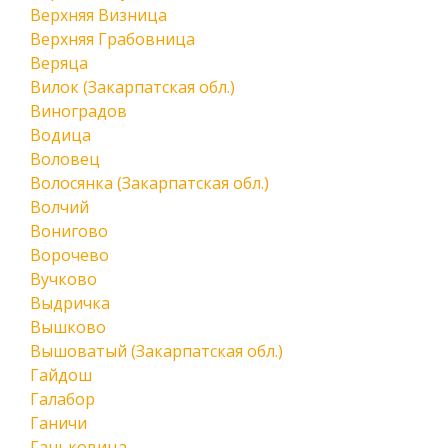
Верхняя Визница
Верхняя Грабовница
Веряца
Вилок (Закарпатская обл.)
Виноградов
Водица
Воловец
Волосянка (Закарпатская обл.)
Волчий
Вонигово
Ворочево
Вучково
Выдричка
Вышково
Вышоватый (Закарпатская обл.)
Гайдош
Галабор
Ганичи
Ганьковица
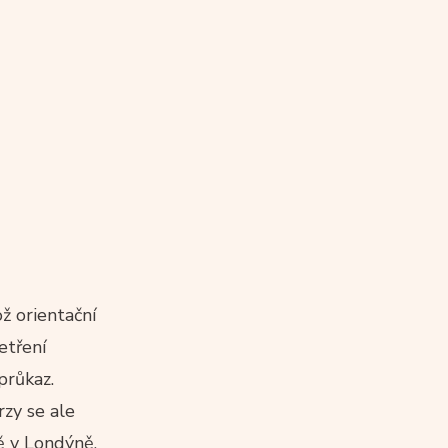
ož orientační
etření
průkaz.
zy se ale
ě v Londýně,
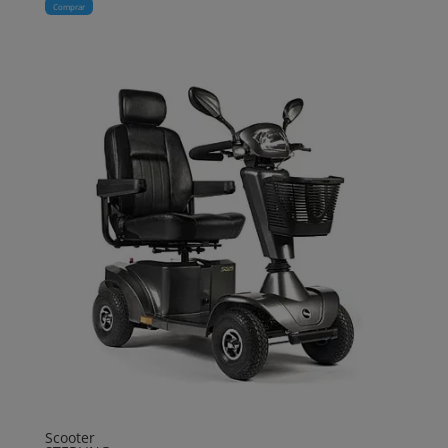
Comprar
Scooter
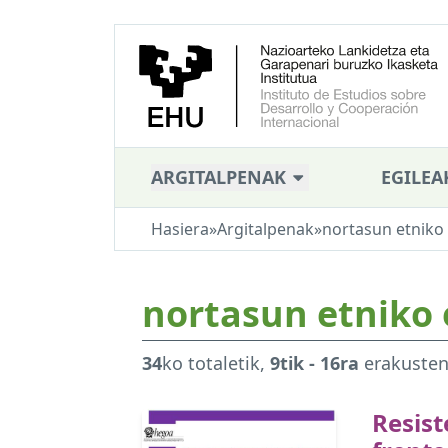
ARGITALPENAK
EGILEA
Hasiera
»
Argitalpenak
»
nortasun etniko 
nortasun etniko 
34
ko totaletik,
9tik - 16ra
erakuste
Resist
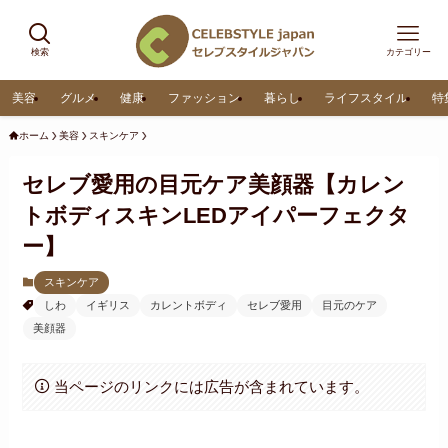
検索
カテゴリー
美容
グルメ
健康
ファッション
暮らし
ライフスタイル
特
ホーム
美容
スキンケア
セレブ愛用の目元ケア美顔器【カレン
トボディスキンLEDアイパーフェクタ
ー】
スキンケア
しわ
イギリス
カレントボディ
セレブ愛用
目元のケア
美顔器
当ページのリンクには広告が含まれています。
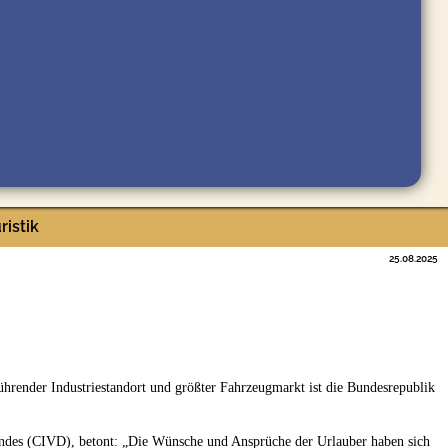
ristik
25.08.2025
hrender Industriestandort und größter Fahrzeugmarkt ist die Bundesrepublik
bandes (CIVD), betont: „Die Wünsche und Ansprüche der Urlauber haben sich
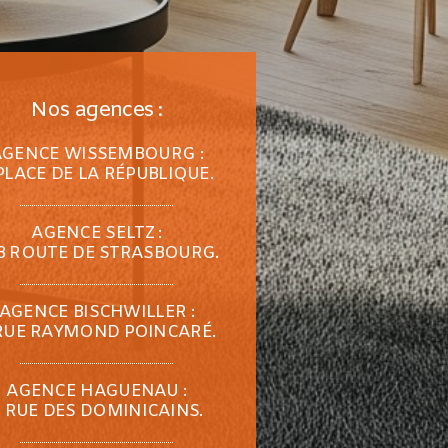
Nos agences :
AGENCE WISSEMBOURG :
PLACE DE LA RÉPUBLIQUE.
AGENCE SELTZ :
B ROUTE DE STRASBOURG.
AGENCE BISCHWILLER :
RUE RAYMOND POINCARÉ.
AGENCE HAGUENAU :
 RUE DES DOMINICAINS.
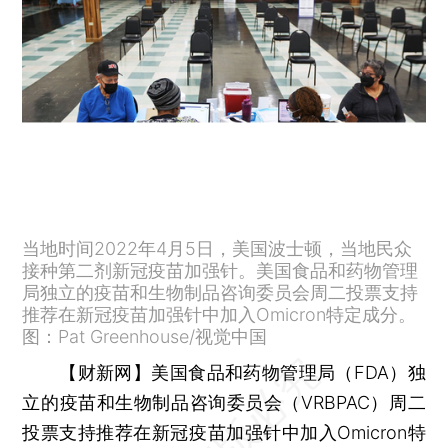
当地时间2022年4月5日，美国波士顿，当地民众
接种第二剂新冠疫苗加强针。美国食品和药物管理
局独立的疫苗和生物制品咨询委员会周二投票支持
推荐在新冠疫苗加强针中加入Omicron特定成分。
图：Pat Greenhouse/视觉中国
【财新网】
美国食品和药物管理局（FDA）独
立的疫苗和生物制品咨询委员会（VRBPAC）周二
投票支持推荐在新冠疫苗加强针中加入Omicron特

====================

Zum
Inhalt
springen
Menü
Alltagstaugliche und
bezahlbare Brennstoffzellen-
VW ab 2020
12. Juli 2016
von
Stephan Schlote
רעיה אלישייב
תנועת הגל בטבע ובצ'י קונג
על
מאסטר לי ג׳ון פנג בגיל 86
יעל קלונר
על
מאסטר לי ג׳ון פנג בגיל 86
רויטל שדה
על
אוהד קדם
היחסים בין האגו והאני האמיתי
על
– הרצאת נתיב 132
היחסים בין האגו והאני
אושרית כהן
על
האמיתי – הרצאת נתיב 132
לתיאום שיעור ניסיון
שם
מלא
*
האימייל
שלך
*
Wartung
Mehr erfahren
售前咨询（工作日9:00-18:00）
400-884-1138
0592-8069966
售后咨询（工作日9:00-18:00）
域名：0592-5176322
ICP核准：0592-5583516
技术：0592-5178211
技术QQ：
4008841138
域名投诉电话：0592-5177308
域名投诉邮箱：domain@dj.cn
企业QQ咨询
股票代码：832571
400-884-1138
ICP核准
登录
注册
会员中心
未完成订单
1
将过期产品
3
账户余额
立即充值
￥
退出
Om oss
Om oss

====================

Your task:
In the listing above, find the line containing "推荐在新冠疫苗加强针中加入Omicron特定成分。" and the line containing "投票支持推荐在新冠疫苗加强针中加入Omicron特". Output them and every line between, exactly, and nothing else.

Reply to the exercise:
推荐在新冠疫苗加强针中加入Omicron特定成分。
图：Pat Greenhouse/视觉中国
【财新网】
美国食品和药物管理局（FDA）独
立的疫苗和生物制品咨询委员会（VRBPAC）周二
投票支持推荐在新冠疫苗加强针中加入Omicron特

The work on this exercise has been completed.